A sad reverse it was for him who long
Had filled with plenty, and possessed in peace
This lonely Cottage. At the door he stood,
And whistled many a snatch of merry tunes
That had no mirth in them; or with his knife
Carved uncouth figues on the heads of sticks-
Then, not less idly, sought, through every nook
In house or garden, any casual work
Of use or ornament; and with a strange,
Amusing, yet uneasy, novelty,

He mingled where he might, the various tasks
Of summer, autumn, winter, and of spring.
But this endured not; his good humour soon
Became a weight in which no pleasure was:
And poverty brought on a petted mood
And a sore temper: day by day he drooped,
And he would leave his work-and to the town,
Would turn, without an errand, his slack steps;
Or wander here and there among the fields.
One while he would speak lightly of his babes,
And with a cruel tongue: at other times
He tossed them with a false unnatural joy:
And 'twas a rueful thing to see the looks
Of the poor innocent children. 'Every smile,'
Said Margaret to me, beneath these trees,
'Made my heart bleed.'

While thus it fared with them,
To whom this cottage, till those hapless years,
Had been a blessed home, it was my chance
To travel in a country far remote;

And when these lofty elms once more appeared,
What pleasant expectations lured me on

O'er the flat Common !-With quick step I reached
The threshold, lifted with light hand the latch;
But, when I entered, Margaret looked at me
A little while; then turned her head away
Speechless, and, sitting down upon a chair,
Wept bitterly.
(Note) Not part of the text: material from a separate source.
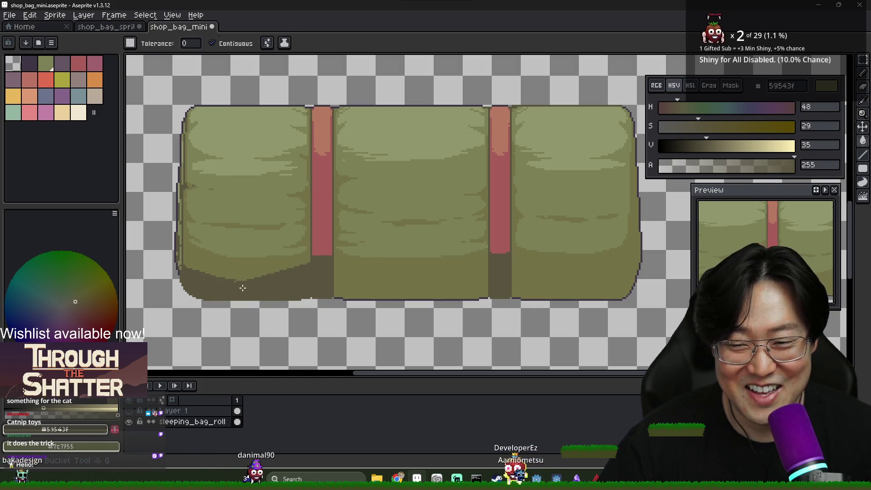
{"action": "key", "text": "b"}
{"action": "scroll", "coordinate": [187, 262], "scroll_direction": "up", "scroll_amount": 2}
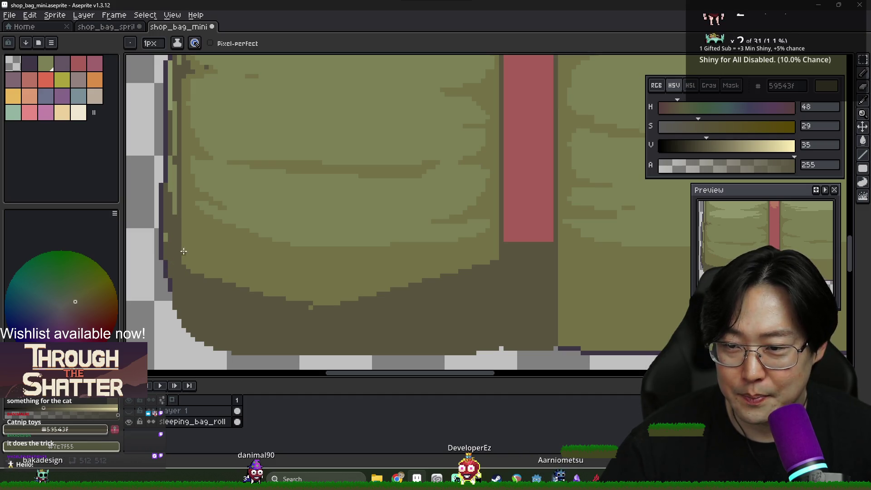
{"action": "scroll", "coordinate": [189, 261], "scroll_direction": "down", "scroll_amount": 5}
I wist not what to do,

Nor how to speak to her. Poor wretch! at last
She rose from off her seat, and then,-O Sir!
I cannot tell how she pronounced my name:-
With fervent love, and with a face of grief
Unutterably helpless, and a look

That seemed to cling upon me, she enquired
If I had seen her husband. As she spake,
A strange surprise and fear came to my heart,
Nor had I power to answer ere she told

That he had disappeared-not two months gone.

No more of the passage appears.